Short Sale and Foreclosure: How Are They Different?

Dan Saunders • July 16, 2018

Short Sale and Forclosure
As unfortunate as it can be when homeowners fall behind on mortgage payments and must face the possibility of losing their homes, short sales and foreclosures provide them options for moving on financially. The terms are often used interchangeably, but they’re actually quite different, with varying timelines and financial impact on the homeowner. Here’s a brief overview.

Short Sale

A short sale comes into play when a homeowner needs to sell their home but the home is worth less than the remaining balance that they owe. The lender can allow the homeowner to sell the home for less than the amount owed, freeing the homeowner from the financial predicament.

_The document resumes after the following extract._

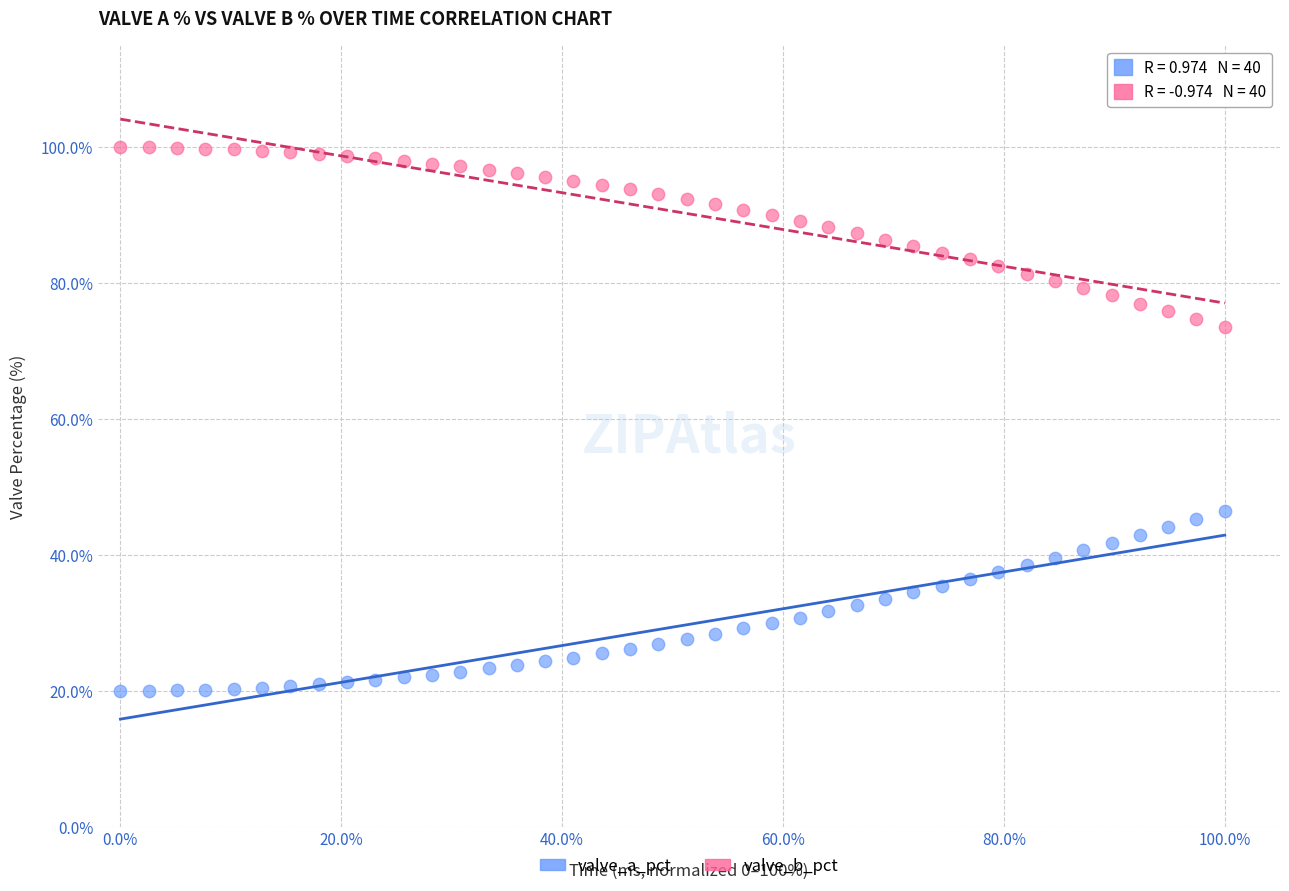

What are all the series names shown in the legend?

valve_a_pct, valve_b_pct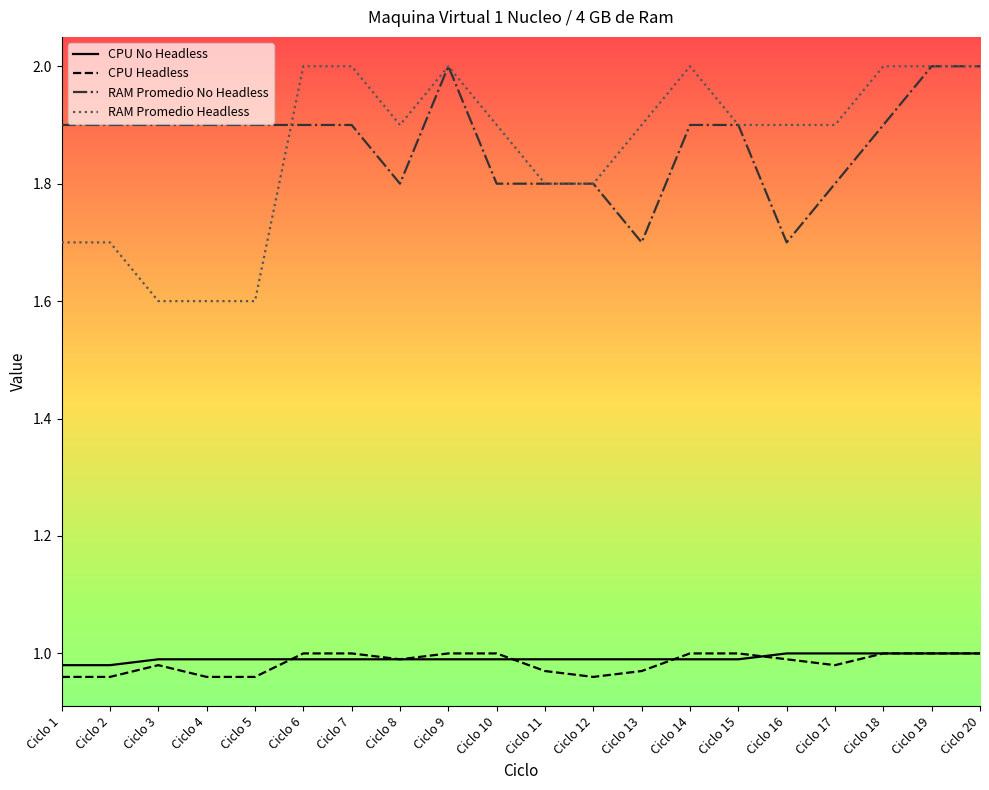

What is the spread (max minus min) of values at Ciclo 5?

0.9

On the buyer side, short sales typically take three to four months to complete and many of the closing and repair costs are shifted from the seller to the lender.

Foreclosure

On the other hand, a foreclosure occurs when a homeowner can no longer make payments on their home so the bank begins the process of repossessing it. A foreclosure usually moves much faster than a short sale and is more financially damaging to the homeowner.

After foreclosure, the bank can sell the home in a foreclosure auction. For buyers, foreclosures are riskier than short sales. These homes can be more difficult to view, and depending on condition, harder to finance. Another drawback is that these homes typically have less seller information, such as a seller disclosure form, which makes a home inspection even more important.